* **Extracted information**
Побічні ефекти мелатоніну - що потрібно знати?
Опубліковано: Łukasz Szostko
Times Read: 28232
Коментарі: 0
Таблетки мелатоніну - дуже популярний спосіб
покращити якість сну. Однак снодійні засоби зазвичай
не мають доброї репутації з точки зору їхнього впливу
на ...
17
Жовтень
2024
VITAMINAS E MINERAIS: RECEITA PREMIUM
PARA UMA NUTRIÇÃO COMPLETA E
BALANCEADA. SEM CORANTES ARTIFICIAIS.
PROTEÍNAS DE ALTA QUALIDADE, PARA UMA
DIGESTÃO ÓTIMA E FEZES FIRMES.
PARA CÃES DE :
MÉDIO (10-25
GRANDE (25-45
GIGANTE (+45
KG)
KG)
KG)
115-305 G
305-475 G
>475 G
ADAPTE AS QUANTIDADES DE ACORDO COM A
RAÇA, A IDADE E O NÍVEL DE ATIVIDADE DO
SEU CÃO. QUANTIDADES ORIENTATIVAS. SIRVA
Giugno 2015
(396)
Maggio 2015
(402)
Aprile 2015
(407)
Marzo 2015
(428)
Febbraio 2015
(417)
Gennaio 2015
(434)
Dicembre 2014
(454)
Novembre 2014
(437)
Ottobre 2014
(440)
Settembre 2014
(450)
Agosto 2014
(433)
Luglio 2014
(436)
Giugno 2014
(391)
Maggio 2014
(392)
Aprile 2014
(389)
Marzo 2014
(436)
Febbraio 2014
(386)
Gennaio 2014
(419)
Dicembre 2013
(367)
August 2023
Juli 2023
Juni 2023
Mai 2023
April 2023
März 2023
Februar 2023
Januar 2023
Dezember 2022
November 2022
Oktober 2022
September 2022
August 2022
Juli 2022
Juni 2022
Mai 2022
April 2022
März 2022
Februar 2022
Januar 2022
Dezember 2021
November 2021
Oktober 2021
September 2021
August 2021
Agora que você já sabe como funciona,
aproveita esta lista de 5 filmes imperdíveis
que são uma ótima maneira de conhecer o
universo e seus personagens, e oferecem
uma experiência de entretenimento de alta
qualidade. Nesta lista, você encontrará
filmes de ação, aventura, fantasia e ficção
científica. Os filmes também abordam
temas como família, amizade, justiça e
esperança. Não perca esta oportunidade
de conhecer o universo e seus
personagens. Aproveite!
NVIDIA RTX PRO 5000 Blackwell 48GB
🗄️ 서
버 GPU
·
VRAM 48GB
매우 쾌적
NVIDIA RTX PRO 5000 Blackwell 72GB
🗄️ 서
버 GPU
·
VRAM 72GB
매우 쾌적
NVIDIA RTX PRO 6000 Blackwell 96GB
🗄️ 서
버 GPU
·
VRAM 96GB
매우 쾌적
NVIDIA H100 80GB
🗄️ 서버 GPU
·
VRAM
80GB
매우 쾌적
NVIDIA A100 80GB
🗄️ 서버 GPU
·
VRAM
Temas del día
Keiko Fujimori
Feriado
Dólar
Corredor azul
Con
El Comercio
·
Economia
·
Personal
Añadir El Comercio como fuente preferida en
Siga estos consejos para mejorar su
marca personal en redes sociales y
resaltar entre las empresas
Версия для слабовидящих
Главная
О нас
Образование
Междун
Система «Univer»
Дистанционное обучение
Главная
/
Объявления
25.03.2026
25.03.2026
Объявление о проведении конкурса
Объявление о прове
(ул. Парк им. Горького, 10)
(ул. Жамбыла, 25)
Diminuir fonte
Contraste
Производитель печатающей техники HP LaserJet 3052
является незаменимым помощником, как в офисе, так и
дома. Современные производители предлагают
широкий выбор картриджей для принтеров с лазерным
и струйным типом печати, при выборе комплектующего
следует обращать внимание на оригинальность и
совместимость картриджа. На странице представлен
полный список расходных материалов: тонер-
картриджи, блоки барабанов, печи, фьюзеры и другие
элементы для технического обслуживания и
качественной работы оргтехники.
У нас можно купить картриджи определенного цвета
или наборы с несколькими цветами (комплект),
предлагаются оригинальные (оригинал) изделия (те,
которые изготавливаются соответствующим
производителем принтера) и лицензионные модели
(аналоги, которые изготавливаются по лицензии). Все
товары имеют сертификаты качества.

* **Aim of the exercise**
Format the lines of text from every item above as one continuous numbered list in their original order, leaving out any blank lines.

* **Solution to the exercise**
1. Побічні ефекти мелатоніну - що потрібно знати?
2. Опубліковано: Łukasz Szostko
3. Times Read: 28232
4. Коментарі: 0
5. Таблетки мелатоніну - дуже популярний спосіб
6. покращити якість сну. Однак снодійні засоби зазвичай
7. не мають доброї репутації з точки зору їхнього впливу
8. на ...
9. 17
10. Жовтень
11. 2024
12. VITAMINAS E MINERAIS: RECEITA PREMIUM
13. PARA UMA NUTRIÇÃO COMPLETA E
14. BALANCEADA. SEM CORANTES ARTIFICIAIS.
15. PROTEÍNAS DE ALTA QUALIDADE, PARA UMA
16. DIGESTÃO ÓTIMA E FEZES FIRMES.
17. PARA CÃES DE :
18. MÉDIO (10-25
19. GRANDE (25-45
20. GIGANTE (+45
21. KG)
22. KG)
23. KG)
24. 115-305 G
25. 305-475 G
26. >475 G
27. ADAPTE AS QUANTIDADES DE ACORDO COM A
28. RAÇA, A IDADE E O NÍVEL DE ATIVIDADE DO
29. SEU CÃO. QUANTIDADES ORIENTATIVAS. SIRVA
30. Giugno 2015
31. (396)
32. Maggio 2015
33. (402)
34. Aprile 2015
35. (407)
36. Marzo 2015
37. (428)
38. Febbraio 2015
39. (417)
40. Gennaio 2015
41. (434)
42. Dicembre 2014
43. (454)
44. Novembre 2014
45. (437)
46. Ottobre 2014
47. (440)
48. Settembre 2014
49. (450)
50. Agosto 2014
51. (433)
52. Luglio 2014
53. (436)
54. Giugno 2014
55. (391)
56. Maggio 2014
57. (392)
58. Aprile 2014
59. (389)
60. Marzo 2014
61. (436)
62. Febbraio 2014
63. (386)
64. Gennaio 2014
65. (419)
66. Dicembre 2013
67. (367)
68. August 2023
69. Juli 2023
70. Juni 2023
71. Mai 2023
72. April 2023
73. März 2023
74. Februar 2023
75. Januar 2023
76. Dezember 2022
77. November 2022
78. Oktober 2022
79. September 2022
80. August 2022
81. Juli 2022
82. Juni 2022
83. Mai 2022
84. April 2022
85. März 2022
86. Februar 2022
87. Januar 2022
88. Dezember 2021
89. November 2021
90. Oktober 2021
91. September 2021
92. August 2021
93. Agora que você já sabe como funciona,
94. aproveita esta lista de 5 filmes imperdíveis
95. que são uma ótima maneira de conhecer o
96. universo e seus personagens, e oferecem
97. uma experiência de entretenimento de alta
98. qualidade. Nesta lista, você encontrará
99. filmes de ação, aventura, fantasia e ficção
100. científica. Os filmes também abordam
101. temas como família, amizade, justiça e
102. esperança. Não perca esta oportunidade
103. de conhecer o universo e seus
104. personagens. Aproveite!
105. NVIDIA RTX PRO 5000 Blackwell 48GB
106. 🗄️ 서
107. 버 GPU
108. ·
109. VRAM 48GB
110. 매우 쾌적
111. NVIDIA RTX PRO 5000 Blackwell 72GB
112. 🗄️ 서
113. 버 GPU
114. ·
115. VRAM 72GB
116. 매우 쾌적
117. NVIDIA RTX PRO 6000 Blackwell 96GB
118. 🗄️ 서
119. 버 GPU
120. ·
121. VRAM 96GB
122. 매우 쾌적
123. NVIDIA H100 80GB
124. 🗄️ 서버 GPU
125. ·
126. VRAM
127. 80GB
128. 매우 쾌적
129. NVIDIA A100 80GB
130. 🗄️ 서버 GPU
131. ·
132. VRAM
133. Temas del día
134. Keiko Fujimori
135. Feriado
136. Dólar
137. Corredor azul
138. Con
139. El Comercio
140. ·
141. Economia
142. ·
143. Personal
144. Añadir El Comercio como fuente preferida en
145. Siga estos consejos para mejorar su
146. marca personal en redes sociales y
147. resaltar entre las empresas
148. Версия для слабовидящих
149. Главная
150. О нас
151. Образование
152. Междун
153. Система «Univer»
154. Дистанционное обучение
155. Главная
156. /
157. Объявления
158. 25.03.2026
159. 25.03.2026
160. Объявление о проведении конкурса
161. Объявление о прове
162. (ул. Парк им. Горького, 10)
163. (ул. Жамбыла, 25)
164. Diminuir fonte
165. Contraste
166. Производитель печатающей техники HP LaserJet 3052
167. является незаменимым помощником, как в офисе, так и
168. дома. Современные производители предлагают
169. широкий выбор картриджей для принтеров с лазерным
170. и струйным типом печати, при выборе комплектующего
171. следует обращать внимание на оригинальность и
172. совместимость картриджа. На странице представлен
173. полный список расходных материалов: тонер-
174. картриджи, блоки барабанов, печи, фьюзеры и другие
175. элементы для технического обслуживания и
176. качественной работы оргтехники.
177. У нас можно купить картриджи определенного цвета
178. или наборы с несколькими цветами (комплект),
179. предлагаются оригинальные (оригинал) изделия (те,
180. которые изготавливаются соответствующим
181. производителем принтера) и лицензионные модели
182. (аналоги, которые изготавливаются по лицензии). Все
183. товары имеют сертификаты качества.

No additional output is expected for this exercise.